Why Open? Well, we both cut our teeth on Direct Mail and getting things open is pretty fundamental in that business. And in our Web 2.o future, everything's open - sources, communities, this blog, you name it.

But Open is also about how we want to do business. Not just in the sense of being transparent but in drawing the best people and ideas from wherever we find them. We know that we can't have everyone inside our company and under our control. But we can forge partnerships with the best and that's exactly what we're going to do.

But I still think Love and Money is a bloody good name.

James


Friday, 19 September 2008

Embrace the Hassle

A very brilliant man once told me to 'embrace the hassle factor' if you want to achieve anything. That no one will want to change anything, let alone the world, if you haven't put the work in.

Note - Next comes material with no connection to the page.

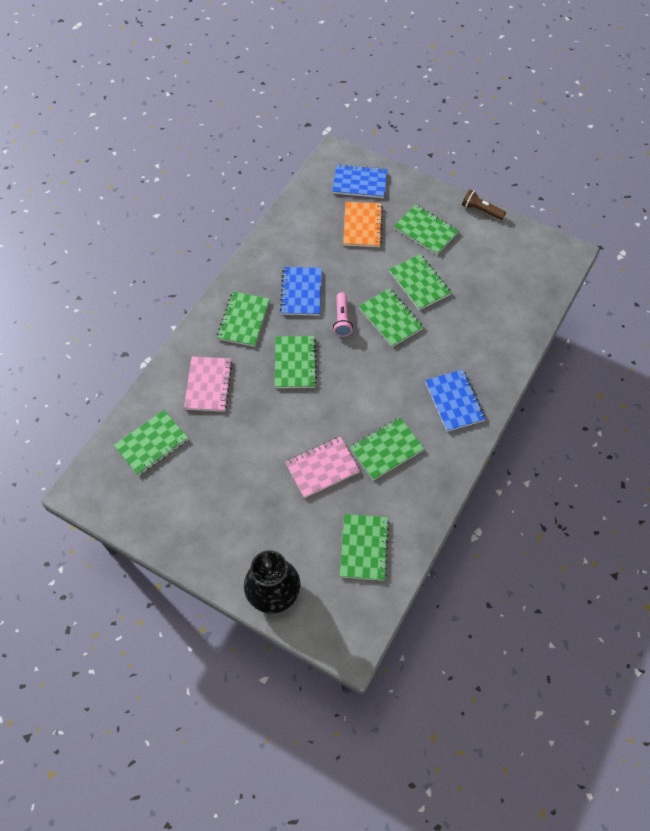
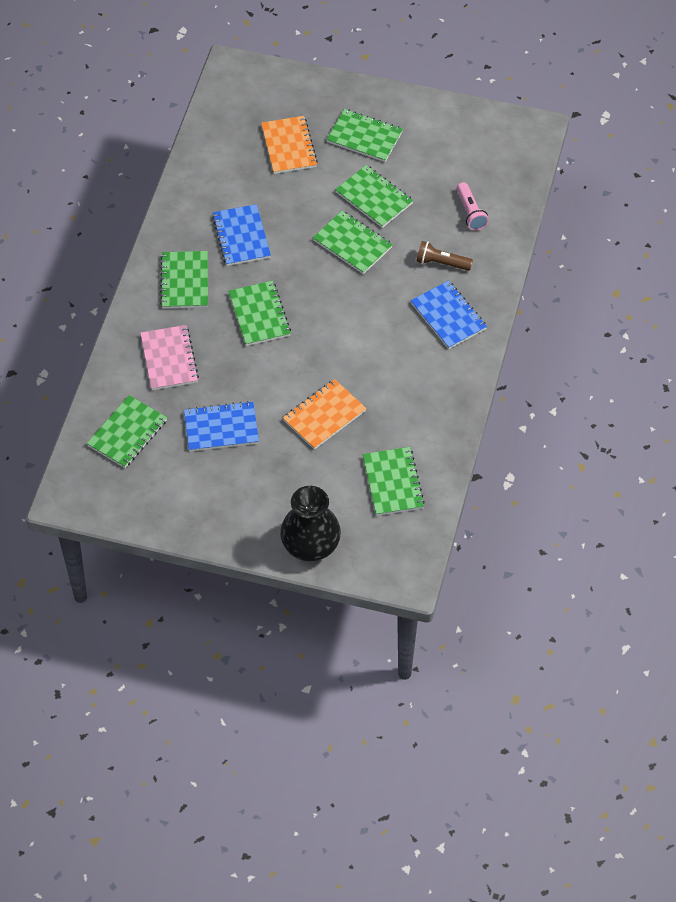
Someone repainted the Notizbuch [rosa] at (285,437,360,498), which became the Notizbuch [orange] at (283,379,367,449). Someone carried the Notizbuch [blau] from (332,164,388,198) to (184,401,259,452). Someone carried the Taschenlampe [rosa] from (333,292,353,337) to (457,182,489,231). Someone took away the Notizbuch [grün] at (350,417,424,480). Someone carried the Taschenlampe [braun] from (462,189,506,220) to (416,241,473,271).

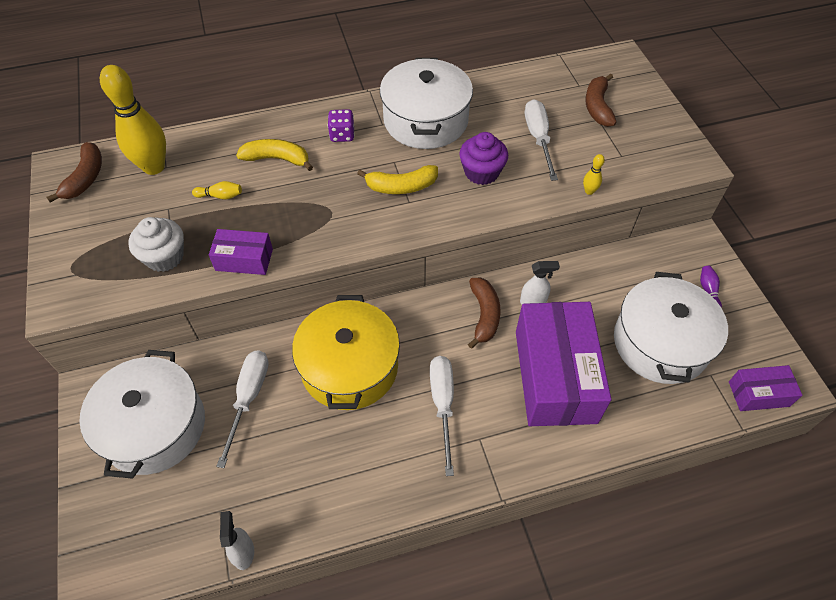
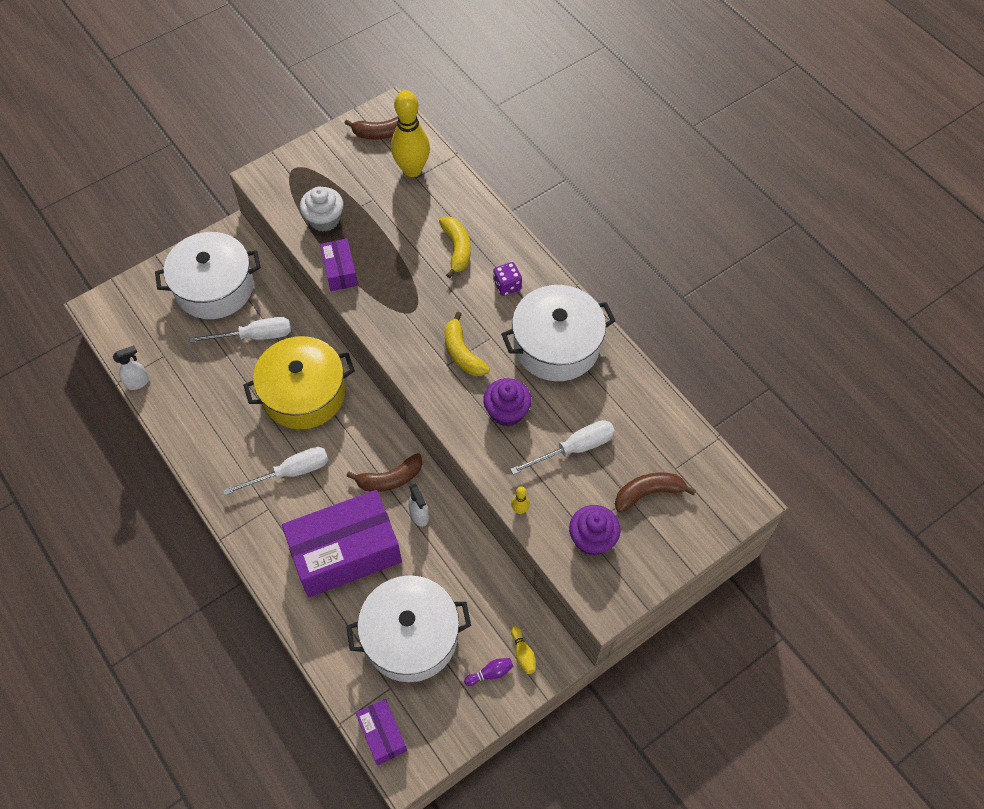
Someone carried the Bowlingkegel [gelb] from (192,181,242,199) to (511,626,535,674). Someone put down the Muffin [lila] at (569,505,621,556).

He was talking about finding the right story and asking the right questions. Don't expect people to support your work, give to your appeal, fall in love with your cause if you present them with a mediocre, unsympathetic case for support.

But we all know how hard it is to get that story. I was researching for an Appeal for the YMCA. I wanted to go and visit my local YMCA hostel: I knew the day centre served a relatively middle-class catchment, but heck it was easy to get home from.

Instead he sent me on a week-long tour criss-crossing the UK visiting hostel after hostel. I met some incredible young people who told me their stories of survival, of abuse and the grim reality of poverty. It was their stories that shaped the determined mind of a young fundraiser.

Today I'm about to embark on another journey. With more determination and conviction than ever. Thank you brilliant man for teaching me about hassle.

Tim

Saturday, 13 September 2008

The fundamental question

I've always been suspicious of blogs. I can't help asking one thing.

Who really gives a toss?

That's one reason we chose the title. The other reason is that this question occupies many of our waking hours. Who really gives a toss about the state of the world? Where are they? And how do we help translate giving a toss into giving something more useful?